Organic photo sensor dumps silicon, promises to shatter CMOS imaging limits

Most attempts to improve the quality of image sensors have focused on making them more sensitive to low light. A newly-developed organic CMOS sensor from Fuji and Panasonic goes in the other direction. It increases the sensor’s saturation level — while at the same time reducing noise. The result is a ground-breaking 88dB of signal-to-noise (s/n), about 12dB above the typical value for conventional silicon sensors.
Higher signal-to-noise means improved dynamic range. The 12dB increase is expected to mean that the new sensor design is capable of gathering four times the light of a traditional design, or about 2 f-stops more dynamic range. That means that a single frame captured using this new sensor design could contain essentially all the same information as a bracket of three images shot at -1, 0 and +1 f-stop exposures. Best of all, of course, that data would be captured in a single instant, making HDR-quality images of action scenes a reality.

Organic sensors explained

Typical camera sensors rely on silicon to trap photons and turn them into electrons. Fujifilm has pioneered the use of organic (carbon-based) compounds to do the same job. It was first granted a patent on the process in 2011, but the partnership with Panasonic is designed to bring the technology to life in a complete sensor implementation. By placing the photosensitive layer on top of the electronics, the organic sensor design is expected to reach a nearly 100% fill factor — the percentage of the surface area sensitive to light — resulting in increased low-light sensitivity.

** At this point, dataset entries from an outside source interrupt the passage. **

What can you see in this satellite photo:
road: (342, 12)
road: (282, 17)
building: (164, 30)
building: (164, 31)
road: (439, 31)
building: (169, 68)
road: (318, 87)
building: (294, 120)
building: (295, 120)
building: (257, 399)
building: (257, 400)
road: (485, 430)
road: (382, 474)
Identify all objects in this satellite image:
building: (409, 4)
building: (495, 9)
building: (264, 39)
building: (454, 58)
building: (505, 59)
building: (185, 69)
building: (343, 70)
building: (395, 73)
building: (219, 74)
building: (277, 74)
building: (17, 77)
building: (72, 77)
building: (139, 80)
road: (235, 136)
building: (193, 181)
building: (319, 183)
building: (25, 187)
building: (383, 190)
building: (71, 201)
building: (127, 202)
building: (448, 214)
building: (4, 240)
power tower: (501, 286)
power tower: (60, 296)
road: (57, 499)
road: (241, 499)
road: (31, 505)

The increased absorption capability of the organic compounds also results in thinner sensors. The light-sensing layer can shrink from around 3 microns to 0.5 micron. This allows the sensor to capture light from a larger angle of incidence, as shown by the illustration above, providing yet more light sensitivity. The thinner photosites will also make it easier to design lenses, as the need to send light directly down into the photosites of current sensors is one factor driving up the cost of lenses for digital cameras.

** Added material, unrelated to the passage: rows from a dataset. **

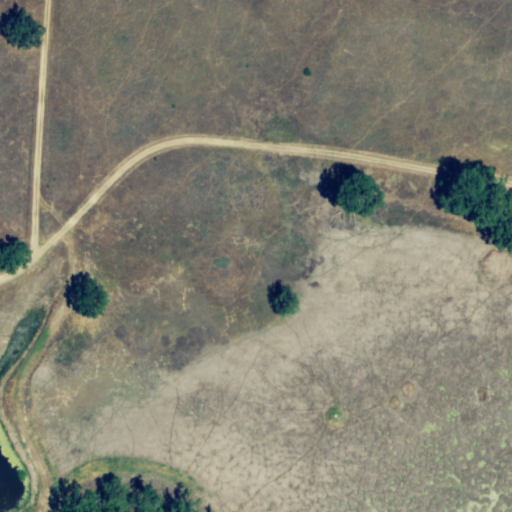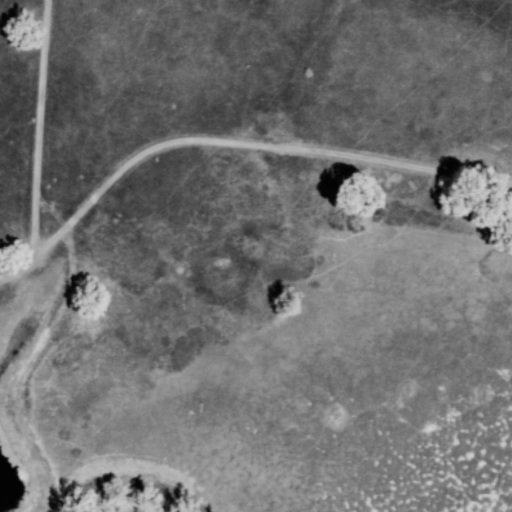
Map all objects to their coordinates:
road: (43, 131)
road: (129, 171)
road: (40, 263)
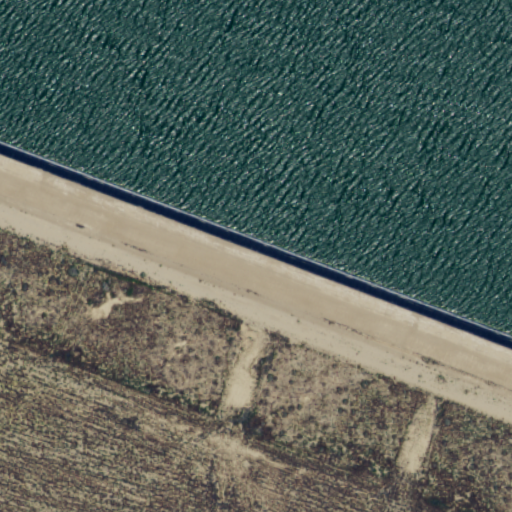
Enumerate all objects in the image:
wastewater plant: (286, 141)
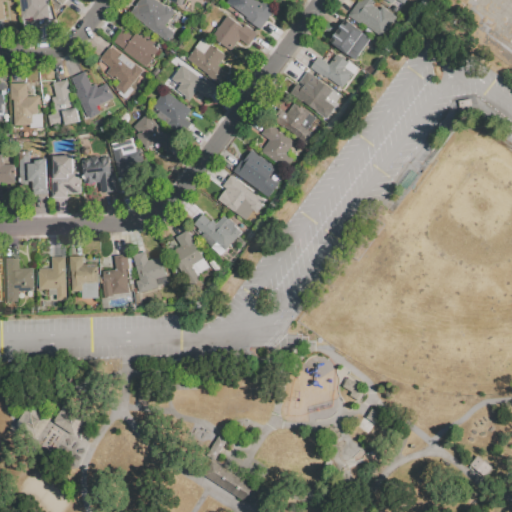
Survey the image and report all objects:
building: (396, 0)
building: (59, 1)
building: (61, 1)
building: (176, 1)
building: (397, 1)
building: (177, 2)
road: (345, 3)
building: (2, 9)
building: (31, 9)
building: (33, 9)
road: (83, 10)
building: (250, 10)
building: (492, 10)
building: (252, 11)
building: (1, 12)
road: (330, 14)
building: (152, 16)
building: (156, 16)
building: (371, 16)
building: (371, 16)
road: (105, 24)
building: (230, 32)
building: (232, 33)
road: (11, 37)
road: (281, 38)
road: (45, 39)
building: (348, 39)
building: (349, 40)
road: (95, 41)
building: (511, 43)
building: (135, 45)
road: (1, 46)
building: (136, 46)
road: (65, 49)
road: (268, 50)
road: (302, 52)
road: (72, 59)
building: (206, 60)
building: (208, 61)
road: (58, 64)
road: (20, 67)
road: (290, 67)
building: (119, 68)
building: (120, 69)
building: (333, 69)
building: (332, 71)
building: (190, 83)
building: (191, 83)
road: (486, 88)
road: (239, 89)
building: (89, 94)
building: (90, 94)
building: (314, 94)
building: (314, 94)
building: (1, 98)
building: (2, 98)
building: (22, 104)
building: (61, 105)
building: (62, 105)
road: (227, 105)
building: (23, 107)
building: (170, 110)
building: (173, 111)
road: (253, 119)
building: (295, 121)
building: (295, 122)
building: (151, 133)
building: (152, 134)
road: (202, 139)
building: (276, 145)
building: (277, 146)
road: (193, 153)
road: (225, 156)
road: (186, 160)
building: (126, 162)
building: (129, 163)
road: (214, 171)
building: (6, 172)
building: (97, 172)
building: (255, 172)
building: (256, 172)
building: (30, 173)
building: (101, 173)
building: (36, 174)
road: (196, 174)
building: (6, 175)
building: (63, 176)
building: (67, 178)
road: (200, 178)
road: (338, 180)
building: (239, 198)
building: (239, 198)
road: (138, 206)
road: (186, 207)
road: (113, 209)
road: (45, 212)
road: (62, 213)
road: (349, 216)
road: (173, 220)
parking lot: (284, 230)
building: (216, 232)
building: (217, 232)
road: (135, 235)
road: (117, 240)
road: (58, 242)
road: (76, 242)
road: (13, 244)
building: (187, 258)
building: (189, 260)
building: (147, 271)
building: (147, 271)
building: (82, 277)
building: (83, 277)
building: (115, 277)
building: (52, 278)
building: (115, 278)
building: (15, 279)
building: (53, 279)
park: (436, 279)
building: (16, 280)
building: (0, 281)
park: (305, 337)
road: (113, 339)
road: (249, 349)
road: (277, 416)
road: (329, 424)
building: (219, 449)
road: (359, 450)
building: (478, 465)
road: (242, 466)
road: (177, 467)
building: (483, 468)
building: (230, 482)
road: (507, 482)
building: (231, 485)
road: (368, 494)
road: (416, 497)
road: (203, 501)
road: (238, 510)
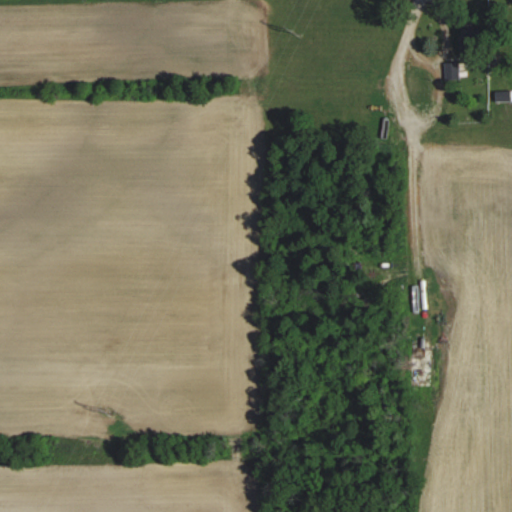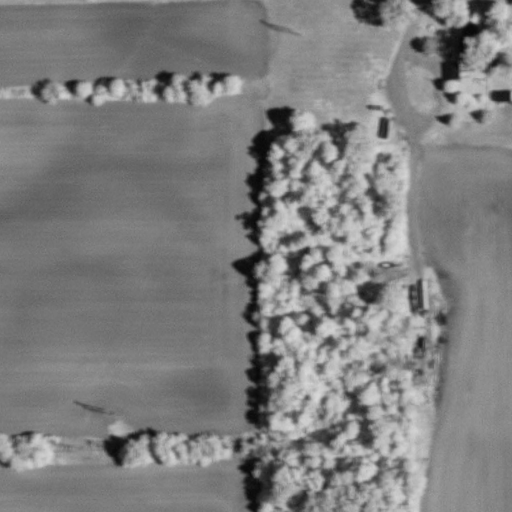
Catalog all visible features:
road: (445, 32)
power tower: (310, 34)
building: (472, 44)
building: (453, 70)
road: (440, 76)
building: (504, 94)
road: (413, 144)
power tower: (113, 414)
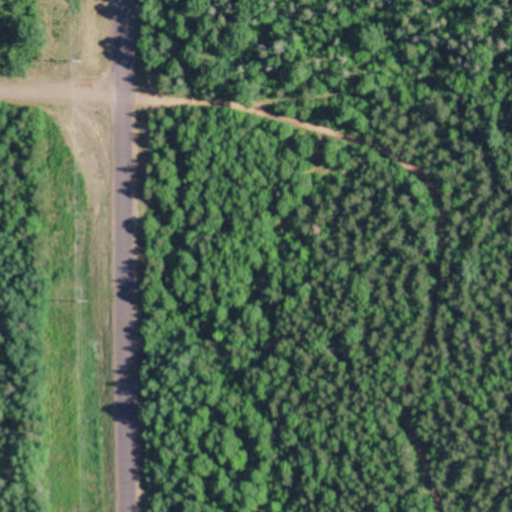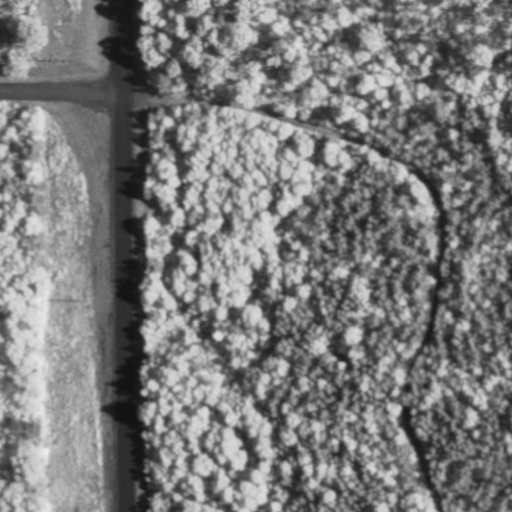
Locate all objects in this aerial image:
road: (382, 53)
road: (65, 79)
road: (334, 147)
road: (131, 255)
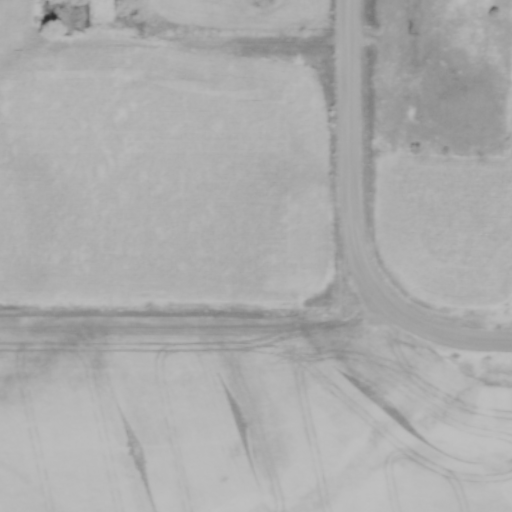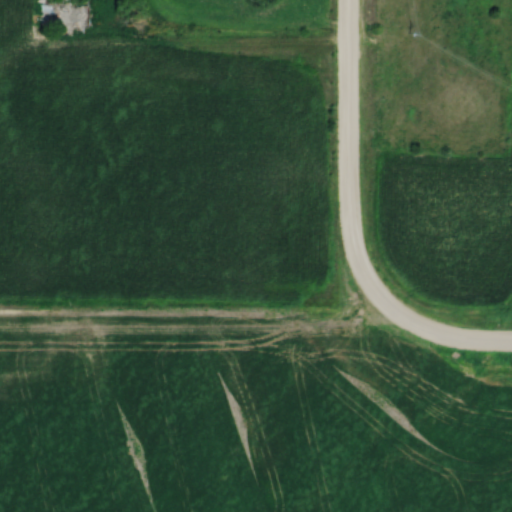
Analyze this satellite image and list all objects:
building: (63, 15)
road: (347, 227)
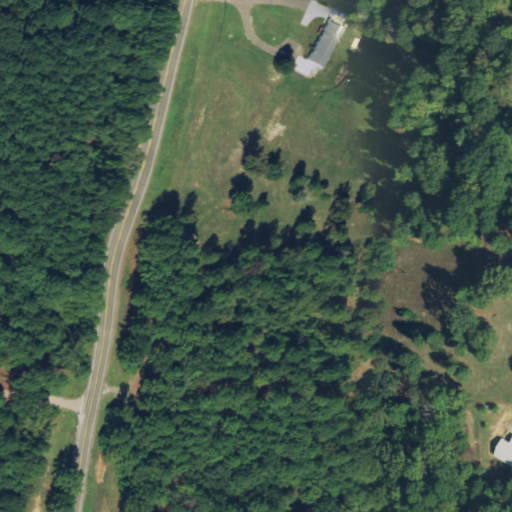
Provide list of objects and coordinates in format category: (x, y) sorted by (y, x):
building: (326, 42)
road: (133, 255)
road: (52, 388)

In addition to the increased dynamic range shown in this sample image, this image shows that the new sensor also has the potential reducing noise. Its designers are claiming reset noise as low as 3 electrons, well below the typical level for current designs. The combination of higher saturation and lower noise could make organic sensors a clear winner over current silicon-based versions.
Sensor developers from Fujifilm and Panasonic are just presenting their research this week at VLSI 2013 in Kyoto so we’re short on potential product specifics so far. However, if the two companies can deliver on all they are promising this week, it could mark quite an upgrade for future cameras.